Pic of the Week: Cat’s Paw Nebula

Image (Credit): NASA’s JWST poster showing the Cat’s Paw Nebula. (NASA, ESA, CSA, STScI; Designer: Elizabeth Wheatley (STScI))

This week’s image highlights a NASA poster that you can download (in a variety of versions). It shows the Cat’s Paw Nebula (NGC 6334) as captured by the James Webb Space Telescope (JWST).

Here is a short summary of what you are seeing from NASA:

Located approximately 4,000 light-years away in the constellation Scorpius, the Cat’s Paw Nebula offers scientists the opportunity to study the turbulent cloud-to-star process in great detail. Webb’s observation of the nebula in near-infrared light builds upon previous studies by NASA’s Hubble and retired Spitzer Space Telescope in visible- and infrared-light, respectively.

With its sharp resolution, Webb shows never-before-seen structural details and features: Massive young stars are carving away at nearby gas and dust, while their bright starlight is producing a bright nebulous glow represented in blue. It’s a temporary scene where the disruptive young stars, with their relatively short lives and luminosity, have a brief but important role in the region’s larger story. As a consequence of these massive stars’ lively behavior, the local star formation process will eventually come to a stop.

For more details and videos, visits the NASA page on the Cat’s Paw Nebula, which helps to commemorate the third anniversary of the JWST.

Pic of the Week: The Sculptor Galaxy

Image (Credit): The Sculptor Galaxy. (ESO/VLT)

This week’s image is from the European Southern Observatory’s (ESO) Very Large Telescope (VLT) in northern Chile. It shows the Sculptor Galaxy, which is about 11 million light-years away.

Here is a description of what you are seeing:

This image shows a detailed, thousand-colour image of the Sculptor Galaxy captured with the MUSE instrument at ESO’s Very Large Telescope (VLT). Regions of pink light are spread throughout this whole galactic snapshot, which come from ionised hydrogen in star-forming regions. These areas have been overlaid on a map of already formed stars in Sculptor to create the mix of pinks and blues seen here...

To create this map of the Sculptor Galaxy, which is 11 million light-years away and is also known as NGC 253, the researchers observed it for over 50 hours with the Multi Unit Spectroscopic Explorer (MUSE) instrument on ESO’s VLT. The team had to stitch together over 100 exposures to cover an area of the galaxy about 65 000 light-years wide.

______

*Set problem A:*
According to the astronomy text, for how long did researchers observe the Sculptor Galaxy with the MUSE instrument?
*Set problem B:*
Extend the astronomy text on the Cat's Paw Nebula and Sculptor Galaxy images, beginning after its final sentence.
The material that comes next is taken from a separate source.

*Dataset section:*
______

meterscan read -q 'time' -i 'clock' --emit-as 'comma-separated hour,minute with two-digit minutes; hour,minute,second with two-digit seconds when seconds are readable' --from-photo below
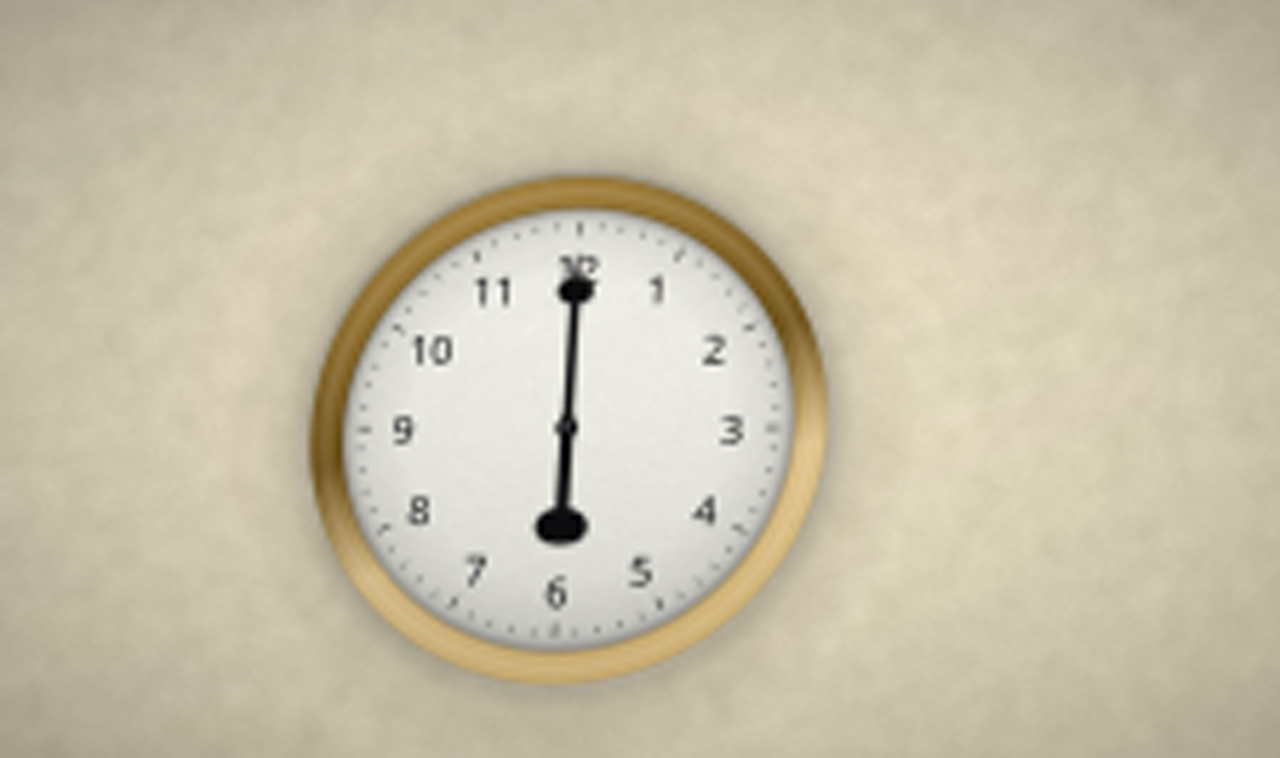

______

*Task answer A:*
For over 50 hours.

*Task answer B:*
According to co-author Kathryn Kreckel from Heidelberg University, Germany, this makes the map a potent tool: “We can zoom in to study individual regions where stars form at nearly the scale of individual stars, but we can also zoom out to study the galaxy as a whole.”

Pic of the Week: Tropical Cyclones Imelda and Humberto

Image (Credit): Tropical Storm Imelda (left) and Hurricane Humberto off the eastern coast of the United States on September 28, 2025. The image also shows the outlines of the areas covered by clouds in North America and Caribbean. (NASA Earth Observatory image by Lauren Dauphin, using VIIRS data from NASA EOSDIS LANCE, GIBS/Worldview, and the Suomi National Polar-orbiting Partnership)

This week’s image comes from NASA’s Earth Observatory. It caught two tropical cyclones stirring up the Atlantic Ocean in late September. Both Tropical Storm Imelda and Hurricane Humberto caused plenty of problems off of the east coast of the United States without ever making landfall.

Here is more on the two storms from NASA:

Imelda had already brought tropical storm conditions to portions of the central and northwestern Bahamas. Prior to becoming a named storm, the system also lashed Puerto Rico and eastern Cuba with heavy rain. In the coming days, Imelda could intensify and cause flash and urban flooding along the coast of the Carolinas, according to the National Hurricane Center.

Although Humberto lurked farther from land, its effects still reached coastlines due to its massive size. Dangerous surf conditions affected beaches in the northern Caribbean, the Bahamas, and Bermuda, as well as much of the U.S. East Coast. Mid-Atlantic and even some Northeast states could see large swells and rip currents stemming from the storm, forecasters warned.

Pic of the Week: Sagittarius B2

Image (Credit): Sagittarius B2 as captured by the JWST. (NASA, ESA, CSA, STScI, Adam Ginsburg (University of Florida), Nazar Budaiev (University of Florida), Taehwa Yoo (University of Florida); Image Processing: Alyssa Pagan (STScI))

This week’s busy image from the James Webb Space Telescope (JWST) shows the Sagittarius B2 molecular cloud, which is about 26,000 light-years away.

Here is more from NASA about the image:

Stars, gas and cosmic dust in the Sagittarius B2 molecular cloud glow in near-infrared light, captured by Webb’s NIRCam (Near-Infrared Camera). In this light, astronomers see more of the region’s diverse, colorful stars, but less of its gas and dust structure. Webb’s instruments each provide astronomers with important information that help build a more complete picture of what is happening in this intriguing portion of the center of our galaxy.

Pic of the Week: The Indescribable NGC 2775

Image (Credit): NGC 2775, which is 67 million light-years away, as captured by the NASA/ESA Hubble Space Telescope. (ESA/Hubble & NASA, F. Belfiore, J. Lee and the PHANGS-HST Team)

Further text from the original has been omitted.